Évaluer un apport en nature n’étant pas une tâche que n’importe qui puisse réaliser, l’évaluation est réalisée la plupart du temps par un commissaire aux apports, qui est le seul expert en la matière.
Il est donc indispensable que le montant total des différents biens qui constituent un apport en nature puisse être dégagé et être libéré lors de la constitution du capital social par les associés. La somme en numéraire issue de cette évaluation sera ajoutée aux apports en numéraire (somme d’argent) avant de procéder à la répartition du capital en parts sociales ou actions. L’apport en nature constitue donc une partie du capital social.
En raison du fait que les associés apporteurs peuvent être tentés ou animés par le désir de procéder à une surévaluation des biens apportés en nature, la loi a confié l’exécution de cette délicate mission à un expert que l’on nomme un commissaire aux apports.
Des dispositions légales existent en ce qui concerne l’évaluation des apports en nature et servent de garde-fous.
S’agissant des sociétés par actions et des sociétés à responsabilité limitée, l’évaluation des apports en nature s’effectue par un commissaire aux apports pris ou désignés à l’unanimité par les associés ou par un juge.

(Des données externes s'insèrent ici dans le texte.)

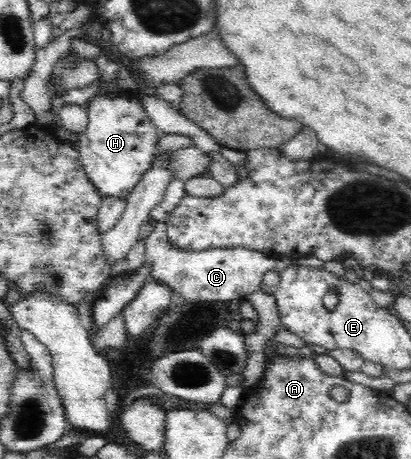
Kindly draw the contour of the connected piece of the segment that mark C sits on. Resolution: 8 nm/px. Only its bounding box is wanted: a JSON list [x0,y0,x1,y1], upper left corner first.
[145,221,277,301]

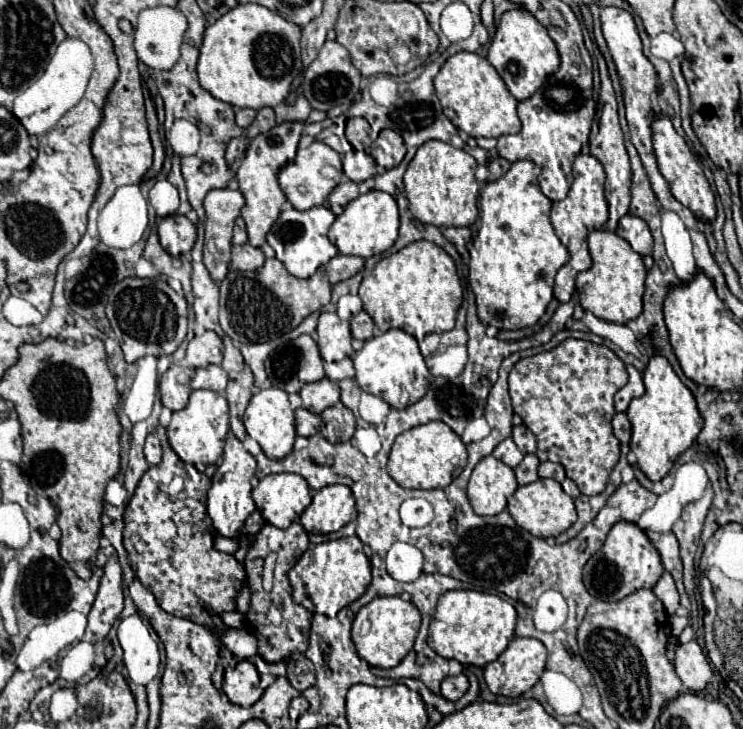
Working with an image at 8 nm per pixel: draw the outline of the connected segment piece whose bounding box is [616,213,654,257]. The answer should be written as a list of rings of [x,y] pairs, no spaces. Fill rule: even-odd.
[[[630,213],[624,215],[624,217],[620,219],[620,223],[618,223],[616,233],[618,233],[622,239],[626,239],[638,255],[646,257],[646,255],[652,253],[652,241],[654,241],[654,239],[652,239],[652,235],[650,235],[648,225],[646,225],[640,217],[630,215]]]

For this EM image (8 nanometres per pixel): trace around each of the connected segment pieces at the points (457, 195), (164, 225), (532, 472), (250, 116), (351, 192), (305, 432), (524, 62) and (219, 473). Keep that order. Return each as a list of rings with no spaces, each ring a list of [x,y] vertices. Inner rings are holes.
[[[426,141],[404,173],[404,189],[412,215],[436,227],[472,227],[478,219],[480,191],[480,183],[474,177],[476,165],[476,159],[462,149],[444,141]]]
[[[186,215],[164,217],[158,225],[160,245],[174,257],[188,253],[196,241],[196,225]]]
[[[526,455],[522,459],[522,463],[514,469],[518,485],[526,485],[526,483],[536,481],[538,479],[538,465],[540,465],[540,461],[536,455]]]
[[[236,109],[236,123],[242,129],[246,129],[254,121],[254,117],[256,117],[256,111],[254,109]]]
[[[344,181],[344,183],[340,183],[332,193],[330,193],[330,197],[328,197],[328,207],[330,207],[330,211],[334,213],[334,215],[340,215],[344,209],[346,209],[346,205],[352,201],[352,199],[356,199],[360,193],[358,193],[358,185],[354,183],[354,181]]]
[[[296,409],[296,433],[302,437],[312,437],[320,431],[322,417],[308,411],[308,409]]]
[[[512,9],[502,15],[486,59],[494,65],[508,91],[518,101],[532,97],[544,85],[546,77],[556,73],[560,67],[560,53],[556,49],[556,43],[548,37],[548,31],[540,25],[540,21],[536,21],[536,17],[526,9]]]
[[[228,435],[222,463],[212,477],[212,487],[208,489],[208,503],[206,503],[208,515],[218,535],[236,539],[240,535],[240,529],[244,527],[246,517],[256,509],[252,495],[250,495],[254,473],[256,473],[256,459],[242,447],[242,441],[238,441],[234,435]]]

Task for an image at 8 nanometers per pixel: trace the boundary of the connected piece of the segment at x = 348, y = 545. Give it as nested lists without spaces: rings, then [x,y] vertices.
[[[356,535],[310,547],[288,573],[288,577],[294,589],[294,601],[306,607],[310,613],[322,613],[328,617],[336,617],[342,607],[356,601],[372,579],[370,559],[366,557],[364,545]]]

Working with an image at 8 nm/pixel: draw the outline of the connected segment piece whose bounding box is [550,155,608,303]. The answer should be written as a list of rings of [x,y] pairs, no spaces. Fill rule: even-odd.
[[[578,155],[574,161],[574,183],[566,195],[566,199],[558,201],[552,205],[552,227],[562,241],[562,245],[570,251],[570,261],[560,267],[556,273],[556,283],[554,283],[554,297],[560,303],[566,303],[574,291],[574,281],[580,271],[586,271],[592,267],[592,259],[588,253],[588,235],[594,229],[600,229],[608,221],[608,203],[604,197],[604,167],[602,163],[592,157],[592,155]]]

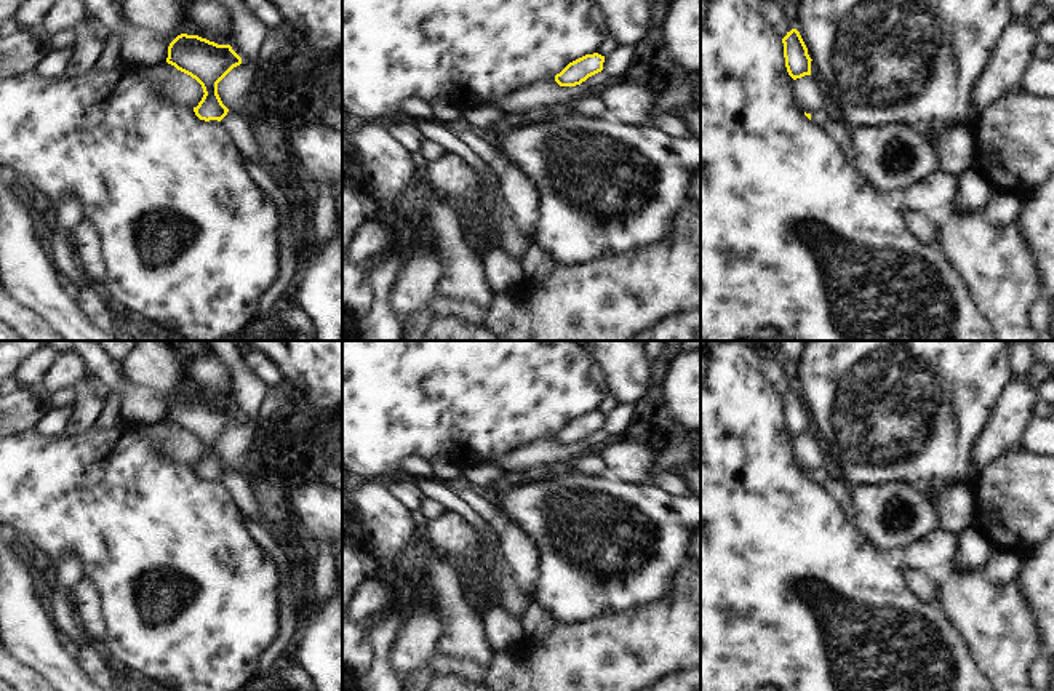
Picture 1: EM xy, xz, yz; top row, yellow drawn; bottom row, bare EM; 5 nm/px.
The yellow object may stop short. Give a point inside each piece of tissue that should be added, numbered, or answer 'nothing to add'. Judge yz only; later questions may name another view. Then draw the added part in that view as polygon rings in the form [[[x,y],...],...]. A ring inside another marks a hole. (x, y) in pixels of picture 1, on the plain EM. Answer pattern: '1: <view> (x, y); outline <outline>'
1: yz (822, 475); outline [[[827,465],[816,472],[811,472],[811,480],[820,486],[824,486],[832,477],[833,477],[833,473]]]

Cependant, le Code de commerce donne la possibilité aux associés d’une SARL ou d’une SAS de se soustraire à l’obligation de recourir à un commissaire aux comptes, et ce, lorsque les apports en nature concernés remplissent les deux conditions ci-dessous :
- Lorsque la valeur de l’apport en nature est inférieure à 30.000 EUR
- Lorsque la valeur totale pour ce qui concerne les apports en nature est inférieure à la moitié du capital social.
Pour conclure, il faut souligner qu’il existe des sanctions pénales prévues lorsqu’un cas de surévaluation frauduleuse des apports en nature se produit. Ces peines peuvent être énumérées comme suit :
- Une sanction pénale de cinq (05) ans accompagnée d’une amende d’un montant de 9.000 EUR pour ce qui concerne les SA.
- Une sanction pénale de cinq (05) ans suivie d’une amende d’un montant de 135.000 EUR lorsqu’il s’agit d’une SARL.
Compte tenu du fait que le bien apporté doit être évalué obligatoirement à sa juste valeur, tout associé apporteur qui se rend coupable d’une majoration frauduleuse de son apport en nature peut voir sa responsabilité civile engagée pour préjudice causé aux autres associés.
Effectuer un apport en nature est donc un acte régi et contrôlé par la loi et qui en plus, est un acte onéreux puisque faisant appel à des dépenses.